Jupiter, the fifth planet from the sun, is a gas giant with an atmosphere mainly composed of helium and hydrogen, and characterized by towering clouds of ammonia and turbulent storms, including one that has raged for hundreds of years and is larger than Earth, known as the Great Red Spot.
With the initial scientific information from Juno, researchers are realizing the planet is even more complex than scientists imagined.
The spacecraft's camera, called the JunoCam, recorded images of Jupiter's north and south poles that show colossus, swirling Earth-sized storms, knocking into each other as they rocket around the top and bottom of the planet.
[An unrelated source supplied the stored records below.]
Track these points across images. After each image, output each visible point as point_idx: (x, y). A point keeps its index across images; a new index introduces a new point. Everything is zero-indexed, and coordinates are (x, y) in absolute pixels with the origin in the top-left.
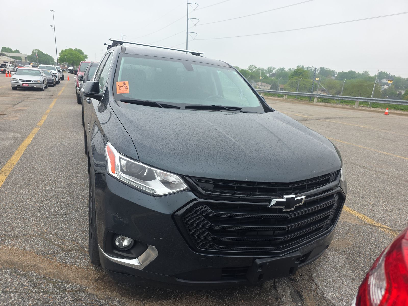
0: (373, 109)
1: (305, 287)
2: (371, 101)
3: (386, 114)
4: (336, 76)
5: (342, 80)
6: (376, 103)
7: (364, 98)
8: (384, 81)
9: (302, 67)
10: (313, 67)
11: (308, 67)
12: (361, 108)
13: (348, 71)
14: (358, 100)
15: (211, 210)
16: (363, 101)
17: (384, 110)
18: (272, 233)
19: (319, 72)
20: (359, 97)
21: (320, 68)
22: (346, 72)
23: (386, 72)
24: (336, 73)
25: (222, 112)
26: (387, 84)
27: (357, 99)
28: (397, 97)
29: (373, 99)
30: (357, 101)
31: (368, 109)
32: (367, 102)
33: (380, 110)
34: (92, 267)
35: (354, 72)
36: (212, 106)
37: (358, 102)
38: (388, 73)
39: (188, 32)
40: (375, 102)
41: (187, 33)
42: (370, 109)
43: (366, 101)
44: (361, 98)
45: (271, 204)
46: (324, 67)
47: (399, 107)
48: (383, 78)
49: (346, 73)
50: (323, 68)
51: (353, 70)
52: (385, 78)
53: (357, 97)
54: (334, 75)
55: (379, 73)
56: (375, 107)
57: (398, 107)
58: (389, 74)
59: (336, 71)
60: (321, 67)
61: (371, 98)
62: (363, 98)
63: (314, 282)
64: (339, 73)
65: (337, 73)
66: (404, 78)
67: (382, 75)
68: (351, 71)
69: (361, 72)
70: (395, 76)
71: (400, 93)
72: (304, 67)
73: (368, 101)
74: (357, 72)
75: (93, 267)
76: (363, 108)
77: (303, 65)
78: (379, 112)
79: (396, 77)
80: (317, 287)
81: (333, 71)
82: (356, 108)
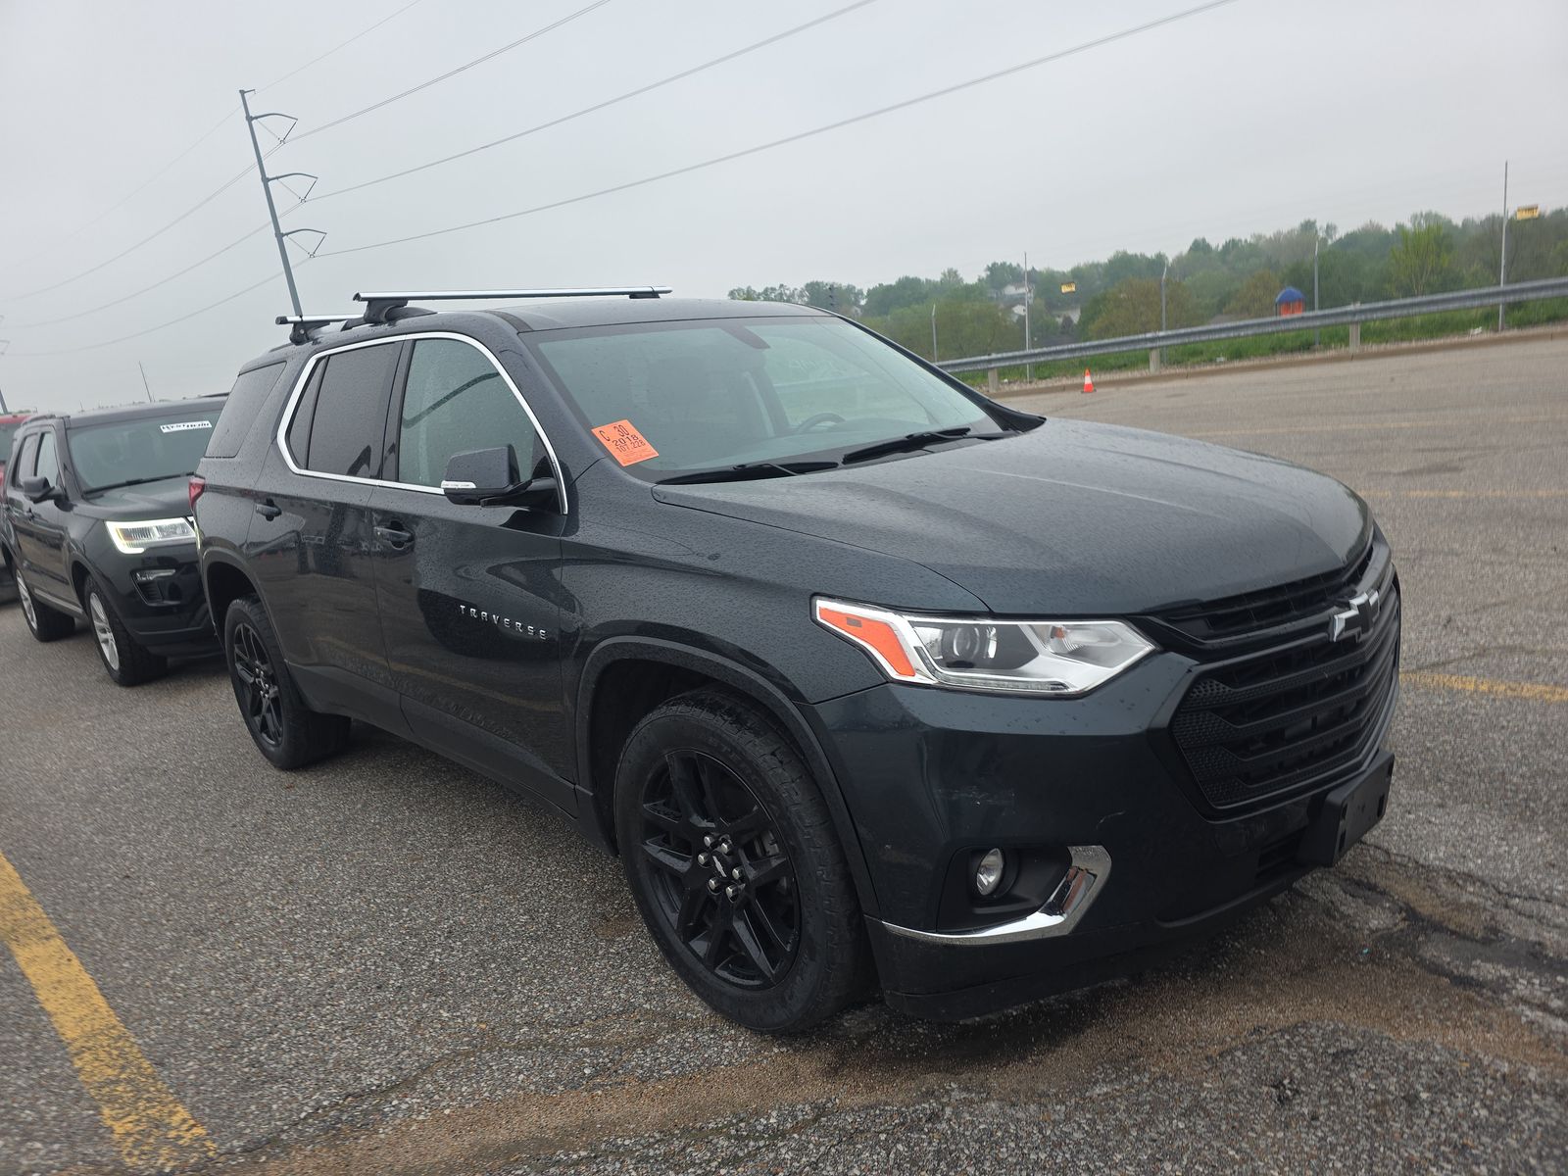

The storms covering the north pole are very different from those in the south, though.
"We're puzzled as to how they could be formed, how stable the configuration is, and why Jupiter's north pole doesn't look like the south pole," Juno's principal investigator Scott Bolton said in a briefing about the new data.
Bolton said it’s also unclear whether these are permanent storms at the poles.
“We’re questioning whether this is a dynamic system, and are we seeing just one stage, and over the next year, we’re going to watch it disappear, or is this a stable configuration and these storms are circulating around one another,” Bolton said.
Juno has also revealed new information about the planet's irregular and lumpy magnetic field and its gaseous atmosphere.
Researchers are hoping to learn more about the Giant Red Spot, too, one of the "most iconic features in the entire solar system.
“If anybody is going to get to the bottom of what is going on below those mammoth swirling crimson cloud tops, it’s Juno and her cloud-piercing science instruments,” Bolton predicted.
Credit: Time Life Pictures
Credit: Time Life Pictures
The Juno spacecraft launched on Aug. 5, 2011, and entered Jupiter’s orbit last summer on July 4.
The results from Thursday’s briefing were collected in a Juno fly-by last August when the craft was within 2,600 miles of Jupiter’s cloud tops, NASA said.